Ithaca, N.Y. — The Ithaca Common Council voted Wednesday night to allow the Ithaca Police Department to accept a $100k grant from the Department of Homeland Security.
The grant will go to fund equipment such as suits to protect officers from chemicals and nuclear radiation, a tactical robot, and night vision goggles.
The grant passed by a margin of 8-1. Only Council member Cynthia Brock of the first ward voted in opposition. Steven Smith, of the fourth ward, did not attend the meeting.
The vote came at the end of a long evening for city politics that saw over 250 people surround the City Hall to raise awareness of what they called police militarization and, some said, the racial prejudice of law enforcement.
Speeches were given by members of the public and by city officials on topics of race relations and the safety of the city’s children. Many called for further investigation into the incident which occurred Aug. 10 where unarmed teens had a gun pulled on them by an Ithaca police sergeant.
Over the past month, public officials in the city have been quick to draw a distinction between the incident on August 10 and the Ithaca Police Department’s Homeland Security Grant.
And when, by the end of the evening, the protesters had cleared out and the Common Council was left to makes its decision, the conversation between the council members appeared to largely take this distinction for granted.
The public, council members suggested, may have decided to hold their rally on this particular night — but that was only because they had mistaken the actual purpose of the Homeland Security Grant. These council members tended to say that the grant would actually improve safety.
However, council member Brock said the public’s views did in fact have a bearing on what the council was about to decide.
“I’m convinced,” Brock said, “that as we continue to equip and train our officers to use para-military tactics in our policing we will undermine out efforts to build relationships with our community.”
Barber defends IPD, backs equipment
Police Chief John Barber emphasized that the grant money will be used to purchase tools that will help keep officers and the public safe. He said he resented the notion, suggested in the public discussion, that the police force wasn’t doing an excellent job of engaging and communicating with the community.

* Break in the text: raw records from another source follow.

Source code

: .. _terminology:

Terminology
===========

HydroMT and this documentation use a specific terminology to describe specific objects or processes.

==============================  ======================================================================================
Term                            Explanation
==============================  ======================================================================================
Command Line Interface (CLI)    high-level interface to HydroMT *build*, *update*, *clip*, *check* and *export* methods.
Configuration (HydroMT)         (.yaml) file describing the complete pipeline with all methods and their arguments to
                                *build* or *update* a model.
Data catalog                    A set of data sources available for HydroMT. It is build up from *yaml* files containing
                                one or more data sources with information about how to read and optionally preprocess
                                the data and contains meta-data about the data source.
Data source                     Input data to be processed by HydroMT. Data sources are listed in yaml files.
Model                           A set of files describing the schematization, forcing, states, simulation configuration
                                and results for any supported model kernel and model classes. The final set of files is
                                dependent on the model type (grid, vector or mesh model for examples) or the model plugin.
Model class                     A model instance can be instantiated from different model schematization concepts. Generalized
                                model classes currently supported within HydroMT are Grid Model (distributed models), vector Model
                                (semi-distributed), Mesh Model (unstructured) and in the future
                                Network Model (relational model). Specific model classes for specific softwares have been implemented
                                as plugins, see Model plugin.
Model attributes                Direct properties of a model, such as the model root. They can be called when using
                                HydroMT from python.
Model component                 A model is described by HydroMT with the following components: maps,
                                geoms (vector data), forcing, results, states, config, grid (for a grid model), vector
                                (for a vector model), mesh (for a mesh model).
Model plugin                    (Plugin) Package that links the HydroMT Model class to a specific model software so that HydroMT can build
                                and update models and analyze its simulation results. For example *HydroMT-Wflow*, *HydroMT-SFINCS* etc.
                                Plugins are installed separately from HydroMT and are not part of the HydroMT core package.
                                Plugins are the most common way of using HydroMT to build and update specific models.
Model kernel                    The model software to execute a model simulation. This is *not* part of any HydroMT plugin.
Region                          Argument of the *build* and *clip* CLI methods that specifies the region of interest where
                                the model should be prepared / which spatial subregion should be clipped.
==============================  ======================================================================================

“We are doing this already,” Chief Barber said. “Let’s face it: police officers are social workers.”
What the community needs, Barber said, is to become more educated on what the life of a police officer is actually like. He suggested bringing back the Citizen’s Police Academy as a way of familiarizing community members the responsibilities of police work.
Barber said that it is difficult for most members of the public to appreciate what it’s like making split-second decisions.
“There aren’t a lot of occupations that require split-second decisions,” Barber said at the meeting. “We don’t have the luxury of members of counsel – and I’ll just use you as an example – to sit back and debate and discuss and table, etc. We’re making these decisions at that very moment.”
Barber and the Ithaca police accompanying him said the equipment would help reduce violence during those volatile moments.
At the meeting, Brock expressed the worry that by seeking and accepting these federal grants, the Ithaca Police Department might be framing their mission in terms provided by the Department of Homeland Security.
“Their mission is to train and deal with counterterrorism analysis and IED awareness,” she said.
Counterterrorism is the explicit goal of the Department of Homeland Securities Grants Program.
An online overview of the grants program states, “A key focus and requirement of the HSGP [Homeland Security Grants Program] is to prevent terrorism and to prepare the Nation for the threats and hazards that pose the greatest risk to the security and resilience of the United States, and the greatest risks along the Nation’s borders; therefore, HSGP funded investments must have a terrorism-nexus.”
What exactly is a terrorism-nexus, and are the citizens of Ithaca comfortable with their police department having one?
That’s the question Brock raises. In an interview Thursday, Brock discussed some of the subtler effects of accepting these sorts of grants.
“The programs and the training we fund will reflect itself in the philosophy and services that our departments provide,” she said. “When we direct our staff towards anti-terrorism tactics and bomb prevention we reinforce in our staff that our attention should be focused on looking at our community as a threat.”
Real threats and community awareness
But, as Barber’s comments Wednesday suggest, the community can sometimes pose threats, and it’s because of the police department’s specialized equipment that they’ve been able to mitigate these threats in the past.
“This is grant specific money for tactical operations,” Barber said. “Our tactical team has been in operation for 16 years. It was formed after investigator Michael Pedula was murdered in the line of duty. […] We’ve had 172 call outs since its inception and every one of them has ended without loss of life to either a police officer or a suspect.”
In the meeting Wednesday night, Brock attested to the skill and professionalism of the Ithaca police. However, she said Thursday that citizens she’s spoken to Ithaca – and especially those living in her district, the first ward – do not feel that the police are there to serve them.
“The police are not providing an environment where the community feels protected,” she said. “People say they feel like they are under siege.”
Brock said that in order for a program like the Citizen’s Police Academy to be successful, it must be able to include communities and individuals which don’t normally participate in programs such as this.
“We need to make sure that people living in areas such as the first ward have opportunities to build relationships with the police,” she said.